Spalding radio station off air after dispute with media partner

Alex Geairns (centre) with Chris Carter and Jan Whitbourn of Tulip Radio.  Photo supplied.
Alex Geairns (centre) with Chris Carter and Jan Whitbourn of Tulip Radio. Photo supplied.
  • Uncertain future for Tulip Radio following split with Hereward Media

Spalding community broadcaster Tulip Radio has gone off air after splitting with its new partners over “irreconcilable differences”.

Tulip stopped broadcasting on Friday, with directors blaming “some issues with our technical systems”, but also a falling out with Peterborough-based broadcast charity Hereward Media.

The Lincolnshire Free Press reported last month that Tulip Radio had been rescued from closure after Hereward Media came in at the 11th hour with a rescue deal on December 13 which kept the station on air.

Speaking to the Free Press yesterday, Tulip Radio station director Chris Carter said: “We had some issues with our technical systems which meant that we were unable to play any music on Friday.

“However, over the last week to ten days, we were increasingly concerned about the direction in which Hereward Media was wanting to take Tulip Radio.

“We didn’t feel that the best interests of Tulip Radio were best served by continuing an association with Hereward Media so it has withdrawn its offer of support, free of charge, to the radio station.”

We didn’t feel that the best interests of Tulip Radio were best served by continuing an association with Hereward Media so it has withdrawn its offer of support, free of charge, to the radio station

Chris Carter, Station Director, Tulip Radio

Alex Geairns, Station Director of Hereward Media, said: “We believe there has been a steady backtracking by Tulip Radio as to what had been agreed. In a crunch meeting last Friday, it was made clear to us that since we entered into the partnership, Tulip Radio had received numerous other offers of technical and presentational help.

“They seemed to consider that they would be better served by people who didn’t want anything to change and, in addition, they wanted to shut the station down immediately.

“In contrast, our original strategy was to implement what we believed was necessary, indeed in our view essential, to our rescue plan for Tulip Radio.

“At first, we were led to believe we could simply get on with things but this was not the case and, subsequently, we had to scrap our plans for a new logo, brand, on-air identity, signage, and new, responsive website as the reaction of the Tulip Radio directors was so hostile to these revisions.

“Therefore, as of 6pm last Friday, Hereward Media formally cut ties with the broadcaster after a catalogue of unhelpful behaviour.

“As a charitable organisation, we have invested a significant amount of resources to make a success of this project.
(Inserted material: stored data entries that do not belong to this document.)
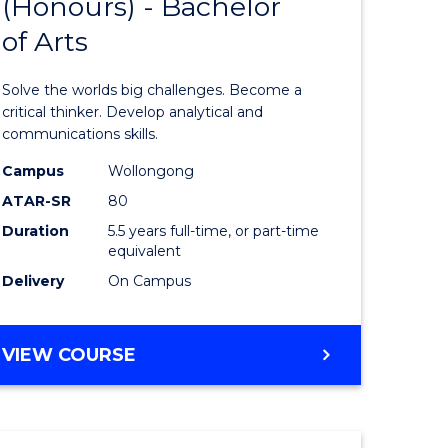
(Honours) - Bachelor
of
OF
CREATIVE
of Arts
ve
Engineer
ARTS
(Honours
Solve the worlds big challenges. Become a
urs)
-
critical thinker. Develop analytical and
communications skills.
Bachelor
Campus
Wollongong
e
of
ATAR-SR
80
ites
Arts
Duration
5.5 years full-time, or part-time
equivalent
to
Delivery
On Campus
Course
Favourite
BACHELOR
VIEW COURSE
OF
ENGINEERING
(HONOURS)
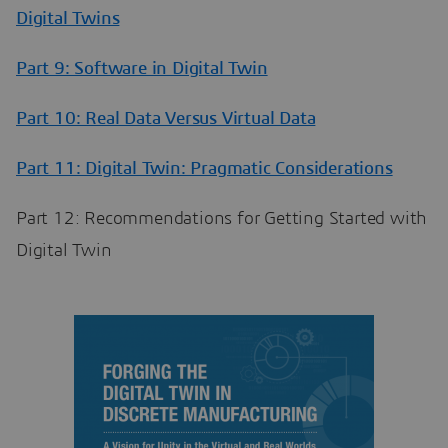
Digital Twins
Part 9: Software in Digital Twin
Part 10: Real Data Versus Virtual Data
Part 11: Digital Twin: Pragmatic Considerations
Part 12: Recommendations for Getting Started with
Digital Twin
But irreconcilable differences have forced us to retreat in order to protect our charity.”

Tulip Radio was relaunched four weeks ago after the deal with Hereward Media which involved providing both broadcasting and technical skills to keep the station on air and see it into its 16th year of community work.

But Mr Geairns said: “We wanted this to be ‘The Station You Can Really Call Your Own’, for the people of Spalding and South Holland, and had even begun taking on the training of local presenters.
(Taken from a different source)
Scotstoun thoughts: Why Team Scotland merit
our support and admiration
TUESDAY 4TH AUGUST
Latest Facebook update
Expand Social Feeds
“But you can’t keep banging your head against a brick wall when so much necessary information (financial information about Tulip Radio) is being withheld.

“As it is, we believe Hereward Media is within its rights to claim standard market rates for the hours put in and the expenses incurred.

“Something is very wrong when both sides signed a Memorandum of Understanding on December 18, just days after Hereward Media came forward with their rescue bid, and then we have to taken action to get clear of this nightmare.”